The new meta-analysis was sponsored by the American Diabetes Association and the National Institutes of Health.
Ten days after a study sponsored by the creators of the Atkins Diet touted the benefits of low carbohydrate eating comes a second meta-analysis with similar findings—but an accompanying editorial that draws a very different conclusion.
The new analysis, which appeared Friday in Lancet Diabetes & Endocrinology, involved more studies and patients and used different parameters—notably, it required time frames of a year or more for the data to be included. But it reached essentially the same conclusion as a smaller analysis that appeared October 21, 2015, in PLoS ONE: diets low in carbohydrates will produce more weight loss than those low in fat.
The key difference between the 2 analyses is how they were interpreted. On the day the PLoS ONE article appeared, lead author Jonathan Sackner-Bernstein took part in a panel discussion with advocates for low carbohydrate eating at New York’s Four Seasons Hotel, and an accompanying press release called for low carbohydrate diets to be given equal weight billing in the Dietary Guidelines for Americans, which will be updated later this year. However, one of the panelists that day called efforts to update the guidelines a “fool’s errand.”
In February, the Dietary Guidelines Advisory Committee (DGAC) issued a report that called for Americans to eat less red and processed meat and to follow daily limits on sugar and saturated fat. DGAC lifted a longtime recommendation against cholesterol and said lean meat was part of a healthy diet.
The Lancet article—whose authors include Frank B. Hu, a 2015 DGAC member—says that “nutrition guidelines should cease recommending low-fat diets for weight loss in view of the clear absence of long-term efficacy when compared with other similar intensity dietary interventions.”
But is this an endorsement of the low-carb lifestyle? An accompanying editorial says no.
“Participants prescribed low-carbohydrate diets lost only about 1 kg of additional weight after 1 year compared with those advised to consume low-fat diets,” writes Kevin D. Hall, PhD, of the National Institute of Diabetes and Digestive and Kidney Diseases, in the editorial. (NIDDK is part of the National Institutes of Health, which funded this new meta-analysis with the American Diabetes Association.)
Hall goes on to say that, “Although statistically significant, such a miniscule difference in weight loss is clinically meaningless. Furthermore, irrespective of the diet prescription, the overall average weight loss in trials testing interventions designed to reduce bodyweight was unimpressive,” noting that it averaged 3.75 kg.
The meta-analysis culled data from 53 studies involving 68,128 patients. According to the study, low-fat interventions did not lead to differences in weight change compared with other higher fat weight loss interventions, and led to greater weight decrease only when evaluated against how people usually ate.
Why don’t diets work? Hall writes that adherence likely lapsed long before the 1-year mark. “Outpatient weight loss studies ubiquitously achieve a maximum weight loss after about 6-8 months, followed by weight regain,” he wrote.

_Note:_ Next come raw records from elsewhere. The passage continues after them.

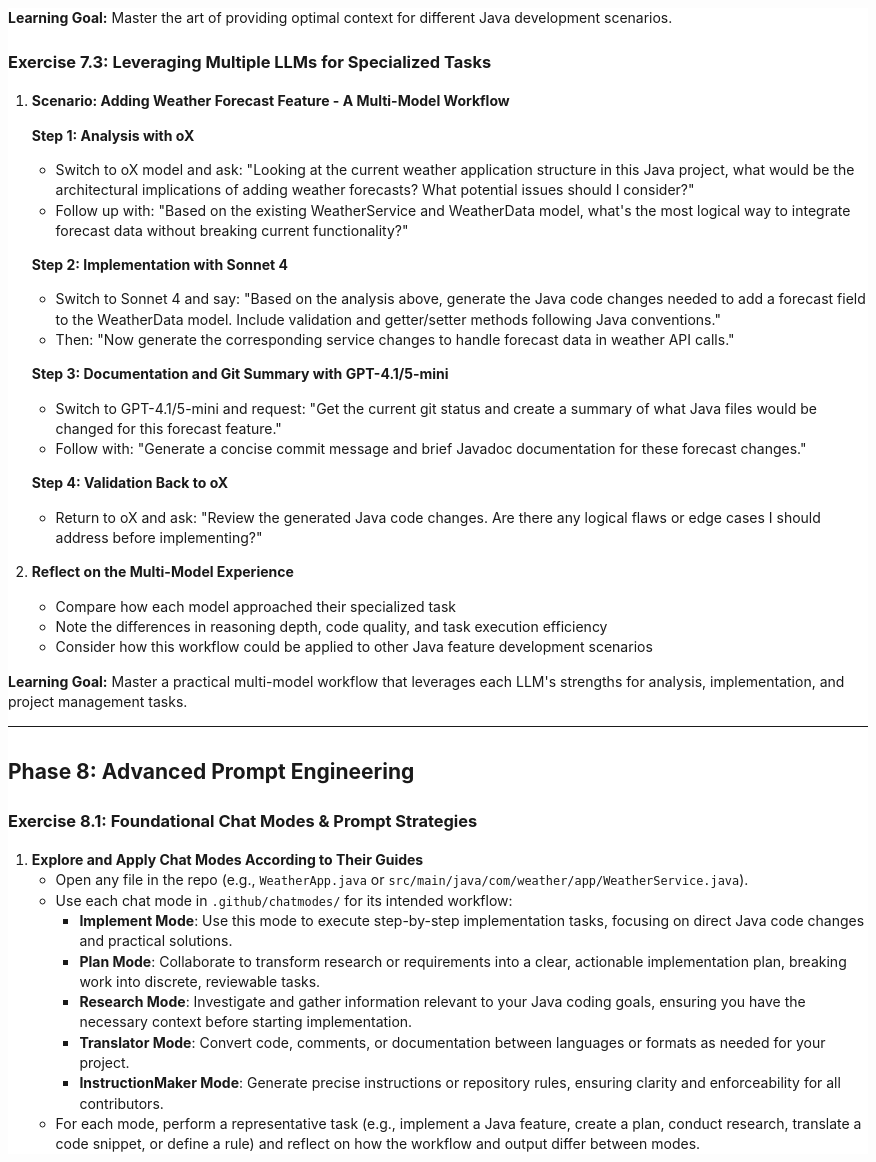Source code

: **Learning Goal:** Master the art of providing optimal context for different Java development scenarios.

### Exercise 7.3: Leveraging Multiple LLMs for Specialized Tasks

1. **Scenario: Adding Weather Forecast Feature - A Multi-Model Workflow**
   
   **Step 1: Analysis with oX**
   - Switch to oX model and ask: "Looking at the current weather application structure in this Java project, what would be the architectural implications of adding weather forecasts? What potential issues should I consider?"
   - Follow up with: "Based on the existing WeatherService and WeatherData model, what's the most logical way to integrate forecast data without breaking current functionality?"
   
   **Step 2: Implementation with Sonnet 4**
   - Switch to Sonnet 4 and say: "Based on the analysis above, generate the Java code changes needed to add a forecast field to the WeatherData model. Include validation and getter/setter methods following Java conventions."
   - Then: "Now generate the corresponding service changes to handle forecast data in weather API calls."
   
   **Step 3: Documentation and Git Summary with GPT-4.1/5-mini**
   - Switch to GPT-4.1/5-mini and request: "Get the current git status and create a summary of what Java files would be changed for this forecast feature."
   - Follow with: "Generate a concise commit message and brief Javadoc documentation for these forecast changes."
   
   **Step 4: Validation Back to oX**
   - Return to oX and ask: "Review the generated Java code changes. Are there any logical flaws or edge cases I should address before implementing?"

2. **Reflect on the Multi-Model Experience**
   - Compare how each model approached their specialized task
   - Note the differences in reasoning depth, code quality, and task execution efficiency
   - Consider how this workflow could be applied to other Java feature development scenarios

**Learning Goal:** Master a practical multi-model workflow that leverages each LLM's strengths for analysis, implementation, and project management tasks.

---

## Phase 8: Advanced Prompt Engineering

### Exercise 8.1: Foundational Chat Modes & Prompt Strategies

1. **Explore and Apply Chat Modes According to Their Guides**
    - Open any file in the repo (e.g., `WeatherApp.java` or `src/main/java/com/weather/app/WeatherService.java`).
    - Use each chat mode in `.github/chatmodes/` for its intended workflow:
       - **Implement Mode**: Use this mode to execute step-by-step implementation tasks, focusing on direct Java code changes and practical solutions.
       - **Plan Mode**: Collaborate to transform research or requirements into a clear, actionable implementation plan, breaking work into discrete, reviewable tasks.
       - **Research Mode**: Investigate and gather information relevant to your Java coding goals, ensuring you have the necessary context before starting implementation.
       - **Translator Mode**: Convert code, comments, or documentation between languages or formats as needed for your project.
       - **InstructionMaker Mode**: Generate precise instructions or repository rules, ensuring clarity and enforceability for all contributors.
    - For each mode, perform a representative task (e.g., implement a Java feature, create a plan, conduct research, translate a code snippet, or define a rule) and reflect on how the workflow and output differ between modes.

What’s needed, Hall suggests, is more research into the factors to that help people stick with a healthy diet for the long term.
Tobias DK, Chen M, Manson JE, Ludwig DS, Willett W, Hu FB. Effect of low-fat diet interventions versus other diet interventions long-term weight change in adults: a systematic review and meta-analysis [published online October 30, 2015]. Lancet Diab Endocrinol. 2015; doi:10.1016/S2213-8587(15)00367-8.
Hall KD. Prescribing low-fat diets: useless for long-term weight loss? [published online October 30, 2015]. Lancet Diab Endocrinol. 2015; doi:10.1016/S2213-9597(15)00413-1.